How Power Utilities need to Overcome the Power Revolution

In the wake of the energy revolution that unfolds quietly (see our post on solar power), power utilities face tough decisions. Their model is generally an industrial-age model where efficiency is gain by ever bigger power stations that benefit from scale effects to produce cheap power.

power_station
How long will be centralized power generation model survive?

The drawback is of course, the size of these stations and the related need for a very extensive distribution network, and also that to be profitable, investments need to be used for a large number of decades. Nuclear Power Plants for example, are now typically designed to last 60 years or more to amortize the investment cost.

Today, those utilities face a double threat:

  • the development of competitive distributed generation, which diminishes consumption from centralized stations and creates distribution network instability,
  • the increasing cost and lack of proper control on large power stations investments, for a variety of factors.
solar-panel-houses
A new urban landscape we need to get used to!

Centralized production capability will remain needed for a long time, in particular due to large industrial consumers and the need to have the capability to support power networks in case of extreme conditions.
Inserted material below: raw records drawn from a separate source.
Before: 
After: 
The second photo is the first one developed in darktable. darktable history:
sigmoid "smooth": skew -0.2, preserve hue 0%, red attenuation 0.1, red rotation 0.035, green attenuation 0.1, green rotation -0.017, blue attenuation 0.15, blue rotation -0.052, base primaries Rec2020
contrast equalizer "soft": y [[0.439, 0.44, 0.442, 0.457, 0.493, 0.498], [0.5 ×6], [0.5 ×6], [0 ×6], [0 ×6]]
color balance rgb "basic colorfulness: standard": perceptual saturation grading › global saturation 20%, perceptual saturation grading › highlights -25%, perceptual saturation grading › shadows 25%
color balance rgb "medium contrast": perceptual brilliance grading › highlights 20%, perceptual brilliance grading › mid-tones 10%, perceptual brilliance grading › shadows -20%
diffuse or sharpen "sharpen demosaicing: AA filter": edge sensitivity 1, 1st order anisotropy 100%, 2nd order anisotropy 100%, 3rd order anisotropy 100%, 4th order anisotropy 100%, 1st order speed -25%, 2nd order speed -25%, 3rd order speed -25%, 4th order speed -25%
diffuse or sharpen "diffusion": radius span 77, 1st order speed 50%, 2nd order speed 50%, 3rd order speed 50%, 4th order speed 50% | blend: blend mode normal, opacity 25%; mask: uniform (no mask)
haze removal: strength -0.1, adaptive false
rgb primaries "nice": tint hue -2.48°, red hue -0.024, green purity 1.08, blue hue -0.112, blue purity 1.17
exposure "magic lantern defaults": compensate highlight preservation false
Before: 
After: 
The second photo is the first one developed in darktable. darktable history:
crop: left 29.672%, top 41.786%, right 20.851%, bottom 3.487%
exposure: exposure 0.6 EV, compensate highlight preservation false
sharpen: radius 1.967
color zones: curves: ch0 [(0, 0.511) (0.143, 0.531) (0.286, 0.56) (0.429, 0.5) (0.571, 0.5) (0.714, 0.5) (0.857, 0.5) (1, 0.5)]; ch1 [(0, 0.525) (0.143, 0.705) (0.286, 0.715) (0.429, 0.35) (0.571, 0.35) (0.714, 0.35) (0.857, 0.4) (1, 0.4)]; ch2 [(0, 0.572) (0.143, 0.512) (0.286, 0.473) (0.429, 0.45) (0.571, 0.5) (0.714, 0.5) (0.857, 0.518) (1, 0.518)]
Yet it is will become increasingly difficult to justify the huge investments with the uncertainties of the market over the next decades. A major factor will be to be much more reliable in predicting the actual cost and schedule of construction projects. Some effort is needed in that respect in the power industry.

Utilities will soon face significant challenges to their traditional business model and they’d better take the issue upfront than become defensive. A major shift will happen, and as in all good things, a balanced approach that can be adaptable is always better than to bet too much on a single way of producing power. With some effort, thanks to our connectivity and processing capability, we will be able to manage the associated complexity of multiple sources of energy.